Sayın, "Obezite, hastalıklara neden olan ayrı bir rahatsızlık olarak görülmeli ve önemsenerek tedavi edilmeli. Obezite, vücudu doğrudan ve dolaylı etkiliyor. Diğer rahatsızlıklara da zemin hazırlıyor. En çok eklem, damar ve kalp rahatsızlıklarıyla şeker hastalığına yol açıyor." dedi.
Medical Park Sağlık Grubu Bursa Hastanesi Genel Cerrahi Uzmanı Opr. Dr. Sayın, obezitenin uyurken nefes alamama gibi şikayetlere de yol açtığını olduğunu dile getirdi. Kişinin yaşam konforunu düşürdüğünü belirterek, "Ayrıca solunum, kalp ve eklem problemleriyle kişinin ilk etapta hastalanmasına, konforunun azalmasına ve ilerleyen dönemde de bunlara bağlı gelişen sıkıntılarla ölüme neden olabiliyor. Çağın gereği olarak insanlar, daha az hareket etmeye ve daha fazla kalorili ürün tüketmeye başladı. Alkol tüketiminin artması, yağlı gıdalar yenmesi, fastfood tarzı beslenmenin artması nedeniyle az ürünle çok kalori olmaya başladık. Ayrıca her tarafa araçlarla ulaşır olduk. Asansörler, yürüyen merdivenler ve otomobiller, kalori yakmamızı en az seviyeye indirdi. Bu nedenle obezite toplum içinde yaygınlaşmaya başladı." şeklinde konuştu.
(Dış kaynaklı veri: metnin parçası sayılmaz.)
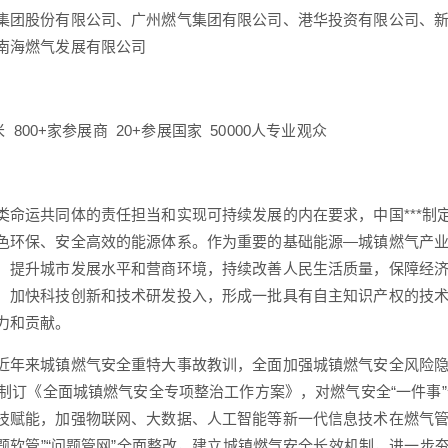
集团股份有限公司、广州燃气集团有限公司、港华投资有限公司、
南海燃气发展有限公司
米 800+家参展商 20+参展国家 50000人专业观众
类命运共同体的责任担当和实现可持续发展的内在要求，中国***制定
色环保、安全高效的能源体系。作为重要的基础能源—城镇燃气产
，提升城市发展水平和营商环境，持续改善人民生活质量，保障经
，加快科技创新和技术研发投入，形成一批具有自主知识产权的技术
力和贡献。
近年来城镇燃气安全重特大事故教训，全面加强城镇燃气安全风险隐患
3年制订《全面城镇燃气安全专项整治工作方案》，对燃气安全“一件事
技赋能，加强物联网、大数据、人工智能等新一代信息技术在燃气管
“问题软管”“问题管网”全面整改，建立城镇燃气安全长效机制，进一步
Obezite cerrahisinde birtakım riskler bulunduğunu ancak hastanın aşırı kilolu olarak yaşamına devam etmesinden daha riskli olmadığını vurgulayan Aytaç Sayın, hastaların 150 kilo olarak hayatına devam etmesi halinde birkaç senede diyabetin getirdiği sıkıntılar ve bir açık kalp ameliyatıyla karşı karşıya kaldıklarına dikkat çekti. Sayın, obez olmamak için yapılması gerekenleri şöyle sıraladı: "Çağın hastalığıyla karşı karşıya kalmamamız için yaşam dengemizi iyi kurmamız gerekiyor. Dengeli ve makul şekilde beslenmemiz lazım. Düzenli egzersizlerimizi, günlük aktivitelerimizi sürdürmemiz ve bunu yüksek boyutlarda tutmamız gerekiyor. Bunlar zayıf birisinin obez olmaması için yeterli ancak aşırı kilolu bir kişinin zayıflaması için her zaman yeterli değil. Bu noktada cerrahi seçenekler devreye giriyor. Bunlardan birincisi, mide hacmini küçülten ve erken doymayı sağlayan ameliyat grubu. Bunun başında tüp mide ameliyatı geliyor. İkinci ise emilimi azaltarak hastanın zayıflamasını sağlayan grup. Başlıca yapılanlar arasında gastrik by-pass, mini gastrik by-pass ve duodenal switch grup geliyor."
Opr. Dr. Sayın, birinci planda tüp mide ameliyatını tercih ettiklerini belirterek şunları söyledi: "Çünkü bu cerrahi müdahale, süre olarak daha kısa. Hastanın hastanede yatma süresini de kısaltıyor ama ileri derece kilolulara ikinci seansta duodenal switch şeklinde bir devam prosedürü ekleyerek ameliyatı tamamlıyoruz. Bu cerrahi müdahale, 150-200 kilonun üzerindeki hastalar için geçerli. Hastalarımızın yüzde 90’ında, kalıcı zayıflığı tüp mide ameliyatı sağlamakta.